Task instructions.
1. Decide whether each statement agrees with the article about VA chaplains: (a) the conversation in the training video is a dramatization; (b) Father Ivan Tyhovych served as an Army chaplain in Afghanistan; (c) the Kips Bay campus serves veterans only from Manhattan. Answer each with yes or no and quote the deciding words from the article.
2. Edit a passage of the article about VA chaplains, replacing "normalcy" with "stability" in it. Begin at the words "But Father Ivan" and stop after "New York City.".

Extracted text.

KIPS BAY — The distraught woman who served in the military pleaded with a chaplain from the U.S. Department of Veterans Affairs to explain where was God when she got raped.
“I haven’t had a good day in a long time,” she told the priest in a conversation recorded on video. “My kids (she has two) — I’m no good for them. My body has been violated. I should be able to protect myself. How can I protect my kids?
“And where was God? You’re a chaplain, right? Maybe you can tell me where he was.”
“I ask it all the time myself,” said the chaplain, a Catholic priest. “These are things we can talk about — how you view God.”
He asked, “What kind of support systems do you have?”
“Support systems?” she blurted. “What support systems? Nobody takes you seriously — I’m a woman. I can’t go on.”
The veteran described her “plan.”
“It’s red, white, and blue,” she said. “I have vodka, which is white, and there’s red pills and blue pills. Where else do I go? I’m done.”
This scene highlights a training video produced for chaplains at the VA New York Harbor Healthcare System in Manhattan.
VA officials value their patients’ privacy and do not refer journalists to them. Instead, they shared the training video, which is a dramatization.
But Father Ivan Tyhovych, a VA chaplain, assures that real versions of the conversation happen “all the time.” A former U.S. Army chaplain in Iraq, he now works full time for the VA.
“Many of them experienced traumatic situations,” Father Tyhovych said. “They carry that trauma into their personal lives. So we’re trying to bring them back to some kind of normalcy that they deserve, without shame, without guilt.”
Reducing self-harm among service members is a top priority of the VA, said Kate Mostkoff, a suicide prevention coordinator for the VA’s New York Harbor Health System.
The campus is in the Kips Bay neighborhood on Manhattan’s East Side, but it serves veterans from all over New York City.
Mostkoff explained how Congress in 2007 commissioned a blue-ribbon panel, which reported alarming increases in veteran suicide rates.
The War on Terror was underway. The nation’s all-volunteer military regularly sent personnel on multiple deployments to faraway combat zones in Afghanistan or Iraq.

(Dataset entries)

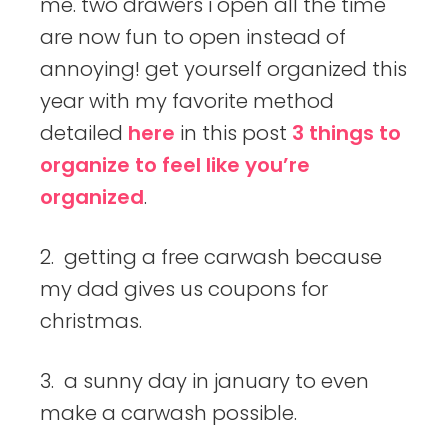
me. two drawers i open all the time
are now fun to open instead of
annoying! get yourself organized this
year with my favorite method
detailed
here
in this post
3 things to
organize to feel like you’re
organized
.
2. getting a free carwash because
my dad gives us coupons for
christmas.
3. a sunny day in january to even
make a carwash possible.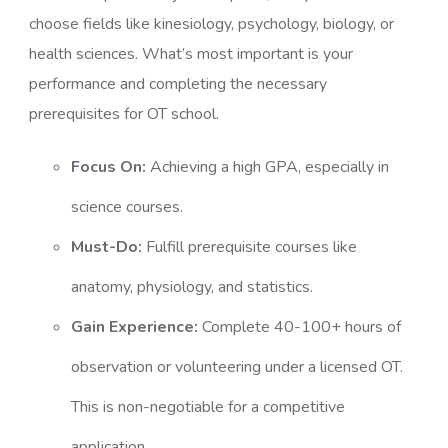
choose fields like kinesiology, psychology, biology, or
health sciences. What’s most important is your
performance and completing the necessary
prerequisites for OT school.
Focus On:
Achieving a high GPA, especially in
science courses.
Must-Do:
Fulfill prerequisite courses like
anatomy, physiology, and statistics.
Gain Experience:
Complete 40-100+ hours of
observation or volunteering under a licensed OT.
This is non-negotiable for a competitive
application.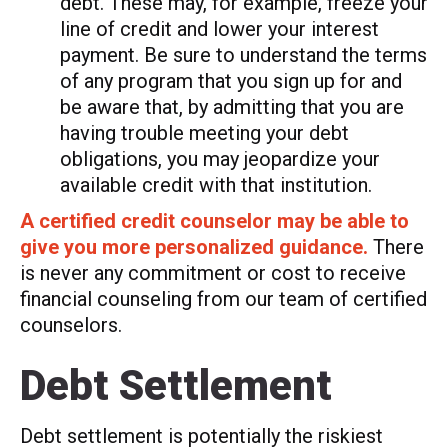
debt. These may, for example, freeze your
line of credit and lower your interest
payment. Be sure to understand the terms
of any program that you sign up for and
be aware that, by admitting that you are
having trouble meeting your debt
obligations, you may jeopardize your
available credit with that institution.
A certified credit counselor may be able to
give you more personalized guidance.
There
is never any commitment or cost to receive
financial counseling from our team of certified
counselors.
Debt Settlement
Debt settlement is potentially the riskiest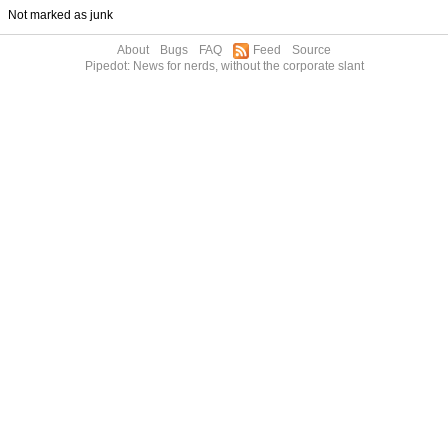
Not marked as junk
About
Bugs
FAQ
Feed
Source
Pipedot: News for nerds, without the corporate slant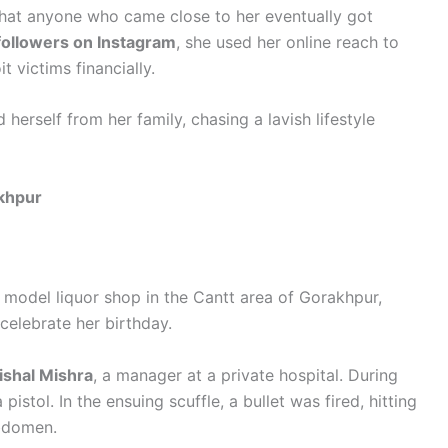
 that anyone who came close to her eventually got
followers on Instagram
, she used her online reach to
t victims financially.
 herself from her family, chasing a lavish lifestyle
akhpur
 model liquor shop in the Cantt area of Gorakhpur,
celebrate her birthday.
ishal Mishra
, a manager at a private hospital. During
pistol. In the ensuing scuffle, a bullet was fired, hitting
abdomen.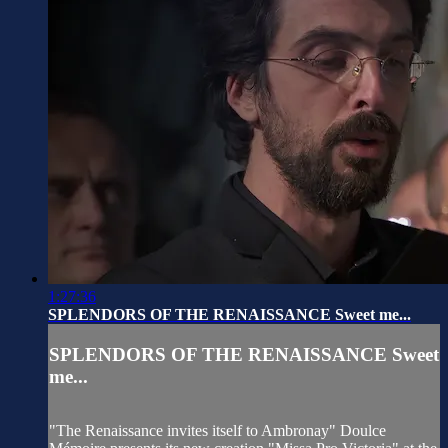
1:27:36
SPLENDORS OF THE RENAISSANCE Sweet me...
SPLENDORS OF THE RENAISSANCE Sweet
me...
"The Renaissance invites itself to Ambronay" Doulce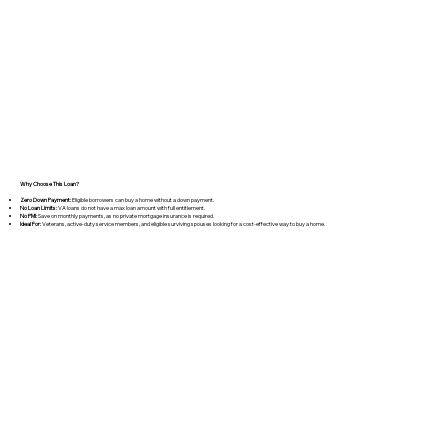
​Why Choose This Loan?
Zero Down Payment:
Eligible borrowers can buy a home without a down payment.
No Loan Limits:
VA loans do not have a max loan amount with full entitlement.
No PMI:
Save on monthly payments, as no private mortgage insurance is required.
Ideal For:
Veterans, active-duty service members, and eligible surviving spouses looking for a cost-effective way to buy a home.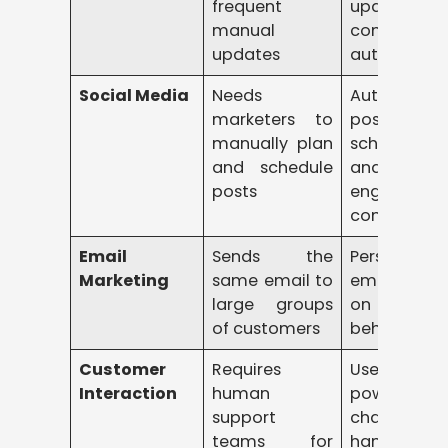
frequent
update
manual
content
updates
automatica
Social Media
Needs
Automates
marketers to
post
manually plan
scheduling
and schedule
and sugges
posts
engaging
content
Email
Sends the
Personalize
Marketing
same email to
emails bas
large groups
on custom
of customers
behavior
Customer
Requires
Uses A
Interaction
human
powered
support
chatbots t
teams for
handle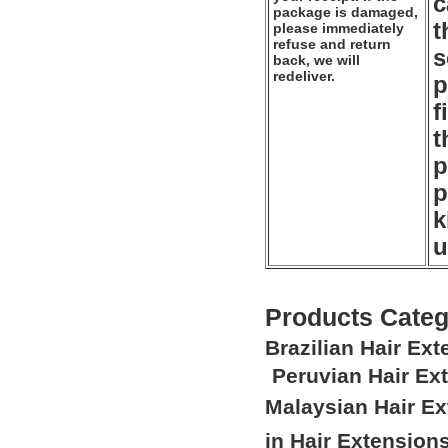
c
package is damaged,
t
please immediately
refuse and return
s
back, we will
redeliver.
p
f
t
p
p
k
u
Products Categ
Brazilian Hair Ex
Peruvian Hair Ex
Malaysian Hair E
in Hair Extension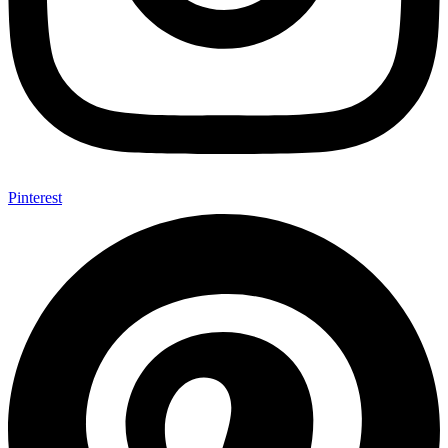
Pinterest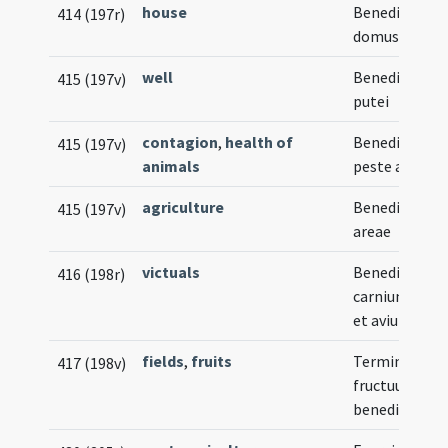
house
Benedictio n
414 (197r)
domus
well
Benedictio no
415 (197v)
putei
contagion
,
health of
Benedictio in
415 (197v)
animals
peste animal
agriculture
Benedictio n
415 (197v)
areae
victuals
Benedictio
416 (198r)
carnium oviu
et avium
fields
,
fruits
Termini et
417 (198v)
fructuum
benedictio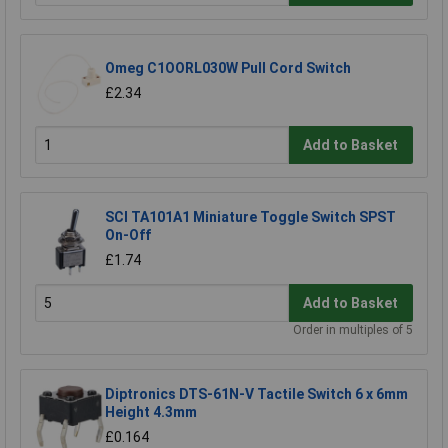
Omeg C1OORL030W Pull Cord Switch
£2.34
Add to Basket
SCI TA101A1 Miniature Toggle Switch SPST
On-Off
£1.74
Add to Basket
Order in multiples of 5
Diptronics DTS-61N-V Tactile Switch 6 x 6mm
Height 4.3mm
£0.164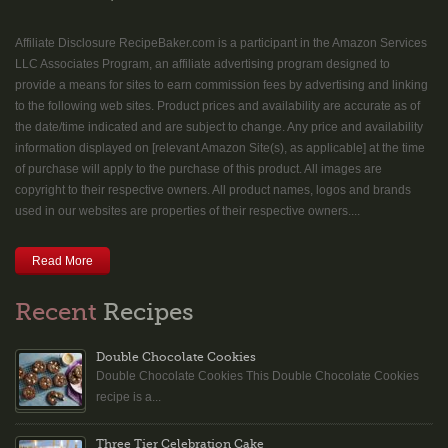
Affiliate Disclosure RecipeBaker.com is a participant in the Amazon Services
LLC Associates Program, an affiliate advertising program designed to
provide a means for sites to earn commission fees by advertising and linking
to the following web sites. Product prices and availability are accurate as of
the date/time indicated and are subject to change. Any price and availability
information displayed on [relevant Amazon Site(s), as applicable] at the time
of purchase will apply to the purchase of this product. All images are
copyright to their respective owners. All product names, logos and brands
used in our websites are properties of their respective owners....
Read More
Recent
Recipes
Double Chocolate Cookies
Double Chocolate Cookies This Double Chocolate Cookies
recipe is a...
Three Tier Celebration Cake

Solutions for each task.
1.
(a) Yes: "Instead, they shared the training video, which is a dramatization."
(b) No: "A former U.S. Army chaplain in Iraq, he now works full time for the VA."
(c) No: "but it serves veterans from all over New York City."

2.
But Father Ivan Tyhovych, a VA chaplain, assures that real versions of the conversation happen “all the time.” A former U.S. Army chaplain in Iraq, he now works full time for the VA.
“Many of them experienced traumatic situations,” Father Tyhovych said. “They carry that trauma into their personal lives. So we’re trying to bring them back to some kind of stability that they deserve, without shame, without guilt.”
Reducing self-harm among service members is a top priority of the VA, said Kate Mostkoff, a suicide prevention coordinator for the VA’s New York Harbor Health System.
The campus is in the Kips Bay neighborhood on Manhattan’s East Side, but it serves veterans from all over New York City.